- _DIRECTIVE_
A word-for-word restatement of the whole listing is the expected answer.

---- MATERIAL SHOWN

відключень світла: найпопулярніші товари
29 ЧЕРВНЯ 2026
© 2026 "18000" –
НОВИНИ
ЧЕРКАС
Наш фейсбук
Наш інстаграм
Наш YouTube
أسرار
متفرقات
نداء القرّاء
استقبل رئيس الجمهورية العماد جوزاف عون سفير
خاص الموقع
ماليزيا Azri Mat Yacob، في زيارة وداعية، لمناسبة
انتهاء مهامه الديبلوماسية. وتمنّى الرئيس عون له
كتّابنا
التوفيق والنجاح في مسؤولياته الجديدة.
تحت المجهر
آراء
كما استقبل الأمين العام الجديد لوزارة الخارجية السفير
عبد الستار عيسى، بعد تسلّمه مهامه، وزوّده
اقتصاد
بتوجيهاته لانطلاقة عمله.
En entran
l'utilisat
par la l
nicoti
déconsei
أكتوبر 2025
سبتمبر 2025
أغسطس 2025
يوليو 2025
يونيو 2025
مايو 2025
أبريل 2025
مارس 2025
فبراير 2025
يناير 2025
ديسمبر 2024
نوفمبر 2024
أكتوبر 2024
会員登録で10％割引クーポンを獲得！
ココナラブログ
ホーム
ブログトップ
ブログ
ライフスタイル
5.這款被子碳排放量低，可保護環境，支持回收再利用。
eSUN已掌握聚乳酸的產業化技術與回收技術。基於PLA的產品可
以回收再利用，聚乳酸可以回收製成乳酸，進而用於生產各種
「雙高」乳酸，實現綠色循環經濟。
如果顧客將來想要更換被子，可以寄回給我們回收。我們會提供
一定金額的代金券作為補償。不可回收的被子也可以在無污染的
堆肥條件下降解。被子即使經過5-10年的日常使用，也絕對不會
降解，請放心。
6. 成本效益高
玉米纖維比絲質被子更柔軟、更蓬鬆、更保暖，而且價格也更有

--------

- _SOLUTION BELOW_
відключень світла: найпопулярніші товари
29 ЧЕРВНЯ 2026
© 2026 "18000" –
НОВИНИ
ЧЕРКАС
Наш фейсбук
Наш інстаграм
Наш YouTube
أسرار
متفرقات
نداء القرّاء
استقبل رئيس الجمهورية العماد جوزاف عون سفير
خاص الموقع
ماليزيا Azri Mat Yacob، في زيارة وداعية، لمناسبة
انتهاء مهامه الديبلوماسية. وتمنّى الرئيس عون له
كتّابنا
التوفيق والنجاح في مسؤولياته الجديدة.
تحت المجهر
آراء
كما استقبل الأمين العام الجديد لوزارة الخارجية السفير
عبد الستار عيسى، بعد تسلّمه مهامه، وزوّده
اقتصاد
بتوجيهاته لانطلاقة عمله.
En entran
l'utilisat
par la l
nicoti
déconsei
أكتوبر 2025
سبتمبر 2025
أغسطس 2025
يوليو 2025
يونيو 2025
مايو 2025
أبريل 2025
مارس 2025
فبراير 2025
يناير 2025
ديسمبر 2024
نوفمبر 2024
أكتوبر 2024
会員登録で10％割引クーポンを獲得！
ココナラブログ
ホーム
ブログトップ
ブログ
ライフスタイル
5.這款被子碳排放量低，可保護環境，支持回收再利用。
eSUN已掌握聚乳酸的產業化技術與回收技術。基於PLA的產品可
以回收再利用，聚乳酸可以回收製成乳酸，進而用於生產各種
「雙高」乳酸，實現綠色循環經濟。
如果顧客將來想要更換被子，可以寄回給我們回收。我們會提供
一定金額的代金券作為補償。不可回收的被子也可以在無污染的
堆肥條件下降解。被子即使經過5-10年的日常使用，也絕對不會
降解，請放心。
6. 成本效益高
玉米纖維比絲質被子更柔軟、更蓬鬆、更保暖，而且價格也更有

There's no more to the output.